Mala tempora currunt e la prova è il fatto che tra poco occorrerà google per cavarsela con la traduzione di questo aureo motto latino. Mala tempora: ma le poche voci che meritano di essere ascoltate, considerate, magari imparate a memoria in un sacrosanto esercizio di venerazione, languono nella nicchia, o – peggio, peggissimo! (mala, mala tempora proprio…) – sono cosa tra le cose. Con gli autori non è come con i fiori, che quelli del melo possono anche battere la svenevole, sofisticata orchidea. Gli autori non possono essere ammucchiati. Non va bene. Non si capisce più niente. Il più reboante nasconderà il più composto, misurato, silenzioso (può un libro essere silenzioso? Eccome se può. Per la sua Lady Macbeth, Verdi chiedeva in una lettera: “una voce muta”. Che voce doveva intendere! Tipo Janis Joplin quando attacca “Cry baby”). Il più furbo oscurerà il più coraggioso. Il più ruffiano farà dimenticare il più severo e sano. E così via. Finché un mare di voci, un oceano di voci, un oceanomare di voci, ora stridule ora insinuanti, ora isteriche ora morbose, avrà sommerso quelle delle anime di vetta che, pure, il Novecento ha avuto.
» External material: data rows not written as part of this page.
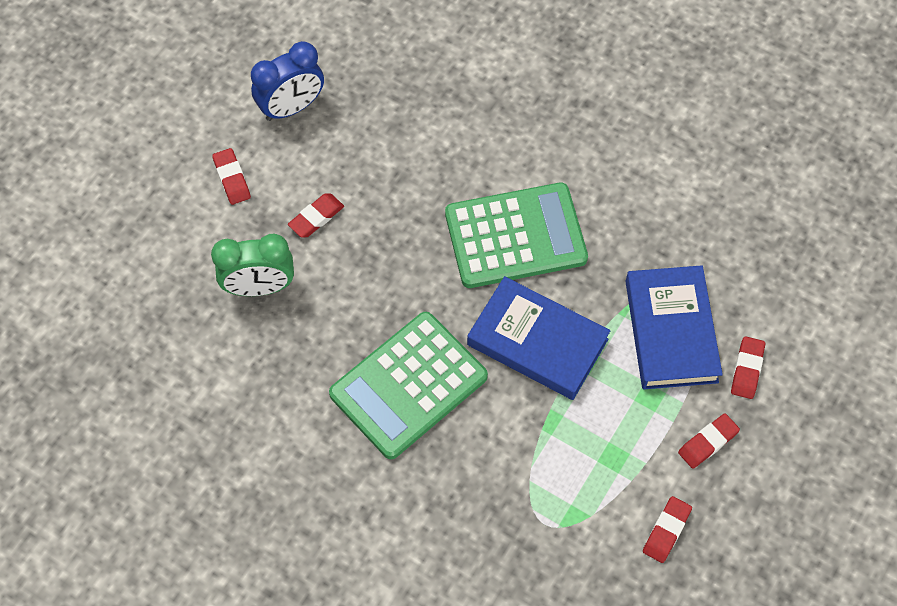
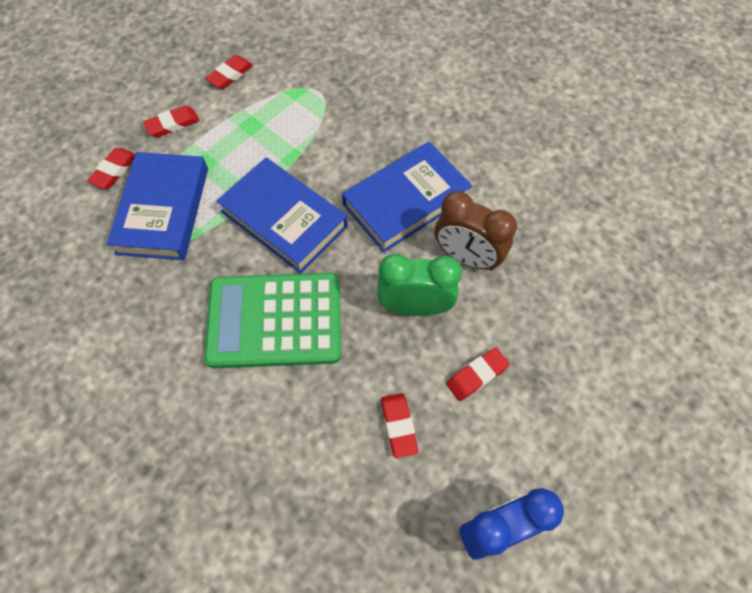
camera: 170 degrees left, 0 degrees up
green clock [211,234,294,296] -> green clock moved to [377,254,462,316]
red eraser [212,148,251,205] -> red eraser moved to [381,393,418,458]
green calculator [329,312,488,459] -> blue book [342,142,472,253]
none -> brown clock [435,191,517,270]

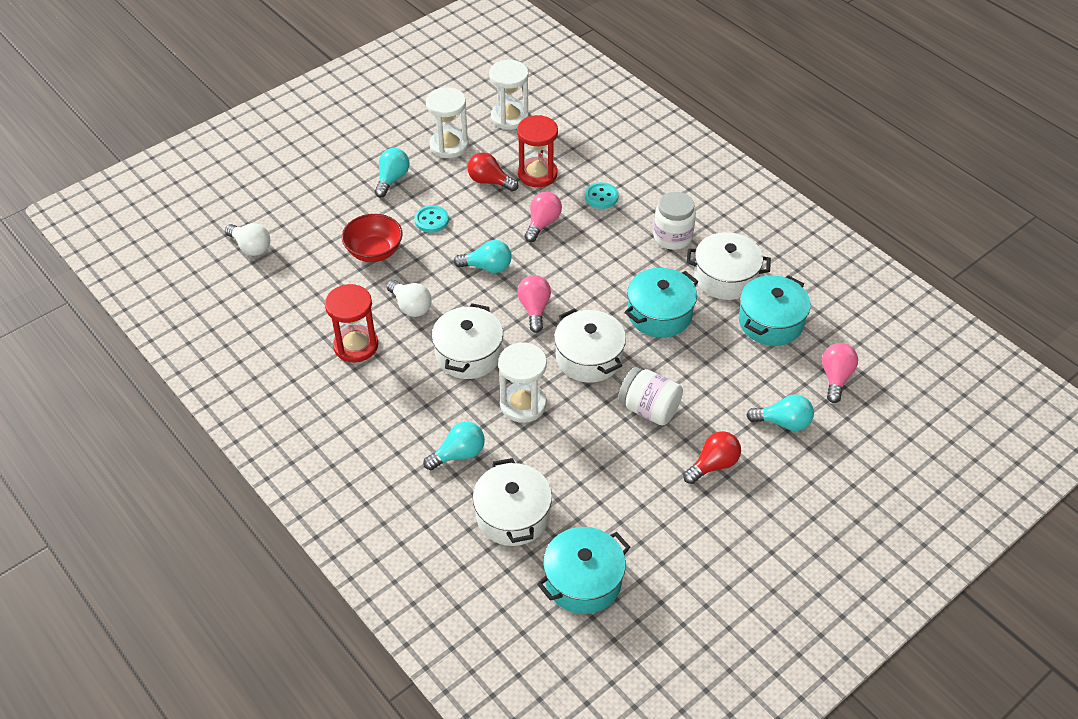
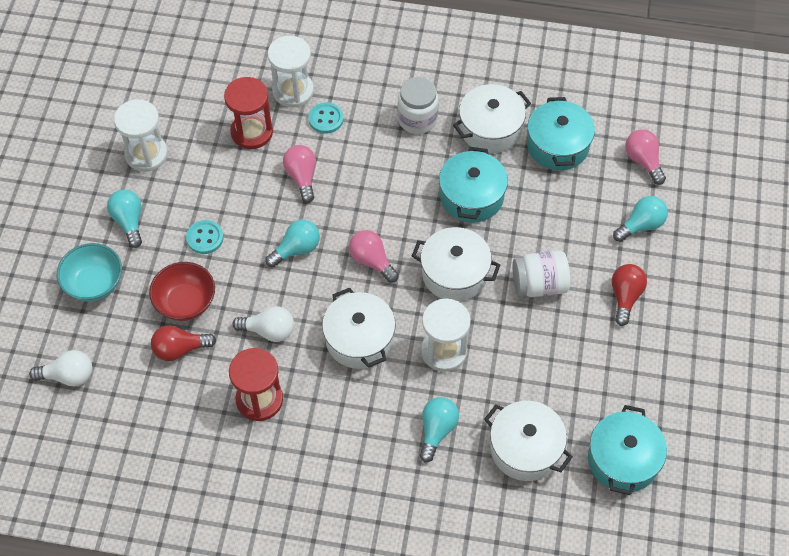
camera: 40 degrees left, 10 degrees up
red light bulb [467,152,518,192] -> red light bulb moved to [151,325,216,361]
white hourglass [489,60,529,130] -> white hourglass moved to [267,36,314,108]
none -> turquoise bowl [57,243,122,302]

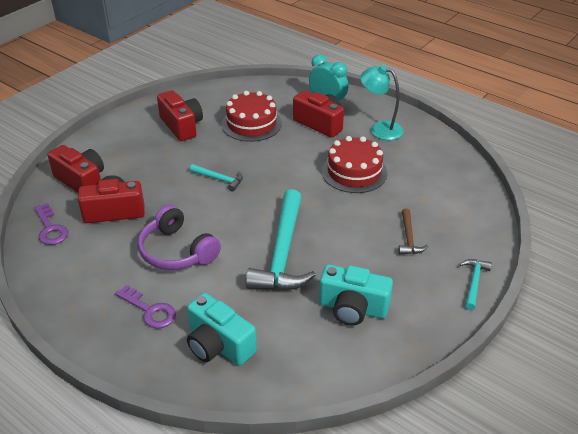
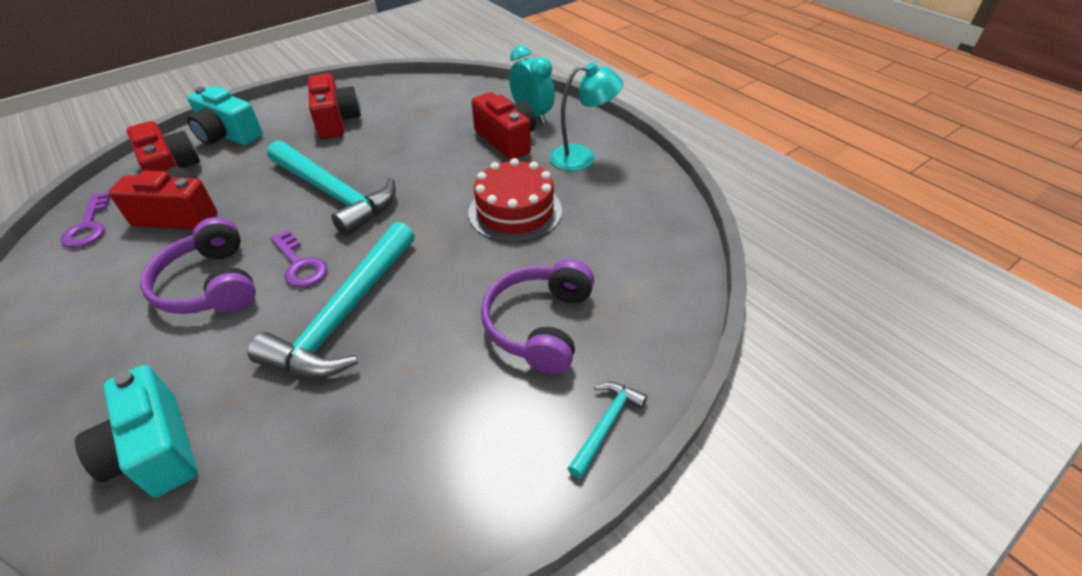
camera: 15 degrees right, 5 degrees up
purple key [115,285,176,328] -> purple key moved to [270,230,328,288]
turquoise hammer [190,164,243,192] -> turquoise hammer [267,141,396,236], size x2.15
red cake [222,91,282,142] -> none
turquoise camera [319,265,393,326] -> turquoise camera moved to [187,86,263,145]
turquoise lamp [360,65,404,140] -> turquoise lamp turned 135 degrees clockwise [550,62,623,171]
brown hammer [398,209,428,254] -> purple headphones [481,259,594,374]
Qualcuno conosce Antonia Pozzi, poetessa di cristalli, morta suicida a ventisei anni, quasi un guanto gettato al mondo che si stava deteriorando, un po’ come, a un altro livello, Luigi Tenco? Quanti? E Carlo Michelstaedter, altro suicida (stavolta a ventitré anni), altro indice levato contro la storia? (No, meglio non continuare con i suicidi: potrebbe sempre succedere come con il film “17 ragazze”, che si inneschi il fenomeno imitativo…) E la Venere di Botticelli della letteratura italiana, Cristina Campo? E l’impeccabile, insuperabile pensatore reazionario Nicolás Gómez Dávila? Ogni suo aforisma è verità, anche se la verità non è a misura d’uomo (neppure Gómez Dávila lo è, a misura d’uomo, angelo prigioniero della gravità: per understatement, probabilmente). E altri ancora, così superbamente antimondani da non poter neanche essere nominati senza che alla corte chic degli intellettuali venga il singhiozzo?

Non piangete, accorati/e donne e uomini di cultura; non angustiatevi perché la lettura sta morendo uccisa dalla tavoletta. Tirate fuori dal mucchio dei civettuoli i seri, i profondi, i lucenti. Provate, almeno. Io non ho mica la bacchetta magica, da dare la soluzione certa al problema del rincretinimento culturale italiano. Dico solo che, fossi in voi, proverei.